● **Records from a data collection**:
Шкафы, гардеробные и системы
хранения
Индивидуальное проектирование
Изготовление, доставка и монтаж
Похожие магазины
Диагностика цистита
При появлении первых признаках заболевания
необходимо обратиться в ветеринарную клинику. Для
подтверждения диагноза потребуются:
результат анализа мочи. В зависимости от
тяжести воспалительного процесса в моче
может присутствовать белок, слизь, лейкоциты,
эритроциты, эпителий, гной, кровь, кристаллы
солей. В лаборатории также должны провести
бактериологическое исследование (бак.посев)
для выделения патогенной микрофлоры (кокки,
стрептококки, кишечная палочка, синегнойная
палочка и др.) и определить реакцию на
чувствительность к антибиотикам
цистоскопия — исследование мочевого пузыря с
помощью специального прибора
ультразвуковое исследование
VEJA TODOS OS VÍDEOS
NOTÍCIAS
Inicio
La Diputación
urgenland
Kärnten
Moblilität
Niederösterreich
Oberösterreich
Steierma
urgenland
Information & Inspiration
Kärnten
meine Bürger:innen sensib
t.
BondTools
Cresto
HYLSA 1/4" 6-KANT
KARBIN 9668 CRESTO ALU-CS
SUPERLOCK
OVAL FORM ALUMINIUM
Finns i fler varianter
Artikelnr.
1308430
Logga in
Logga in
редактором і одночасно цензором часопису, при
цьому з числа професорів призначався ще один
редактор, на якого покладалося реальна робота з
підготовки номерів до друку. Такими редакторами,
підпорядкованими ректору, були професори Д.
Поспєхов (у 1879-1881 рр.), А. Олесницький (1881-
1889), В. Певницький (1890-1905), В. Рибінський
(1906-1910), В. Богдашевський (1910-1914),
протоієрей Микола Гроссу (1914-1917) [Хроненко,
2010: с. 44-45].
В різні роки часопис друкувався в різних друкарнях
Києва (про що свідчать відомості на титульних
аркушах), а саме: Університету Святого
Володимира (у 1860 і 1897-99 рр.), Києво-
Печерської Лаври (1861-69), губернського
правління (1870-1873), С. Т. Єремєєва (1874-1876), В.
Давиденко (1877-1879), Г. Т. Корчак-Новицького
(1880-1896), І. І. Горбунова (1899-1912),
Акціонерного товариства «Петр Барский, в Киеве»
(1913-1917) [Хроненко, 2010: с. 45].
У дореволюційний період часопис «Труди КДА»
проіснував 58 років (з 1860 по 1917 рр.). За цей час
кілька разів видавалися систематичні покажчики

● **Activity**:
Your answer must be the lines from the first line of the entries above through the line that contains "для выделения патогенной", written out exactly.

● **Response area**:
Шкафы, гардеробные и системы
хранения
Индивидуальное проектирование
Изготовление, доставка и монтаж
Похожие магазины
Диагностика цистита
При появлении первых признаках заболевания
необходимо обратиться в ветеринарную клинику. Для
подтверждения диагноза потребуются:
результат анализа мочи. В зависимости от
тяжести воспалительного процесса в моче
может присутствовать белок, слизь, лейкоциты,
эритроциты, эпителий, гной, кровь, кристаллы
солей. В лаборатории также должны провести
бактериологическое исследование (бак.посев)
для выделения патогенной микрофлоры (кокки,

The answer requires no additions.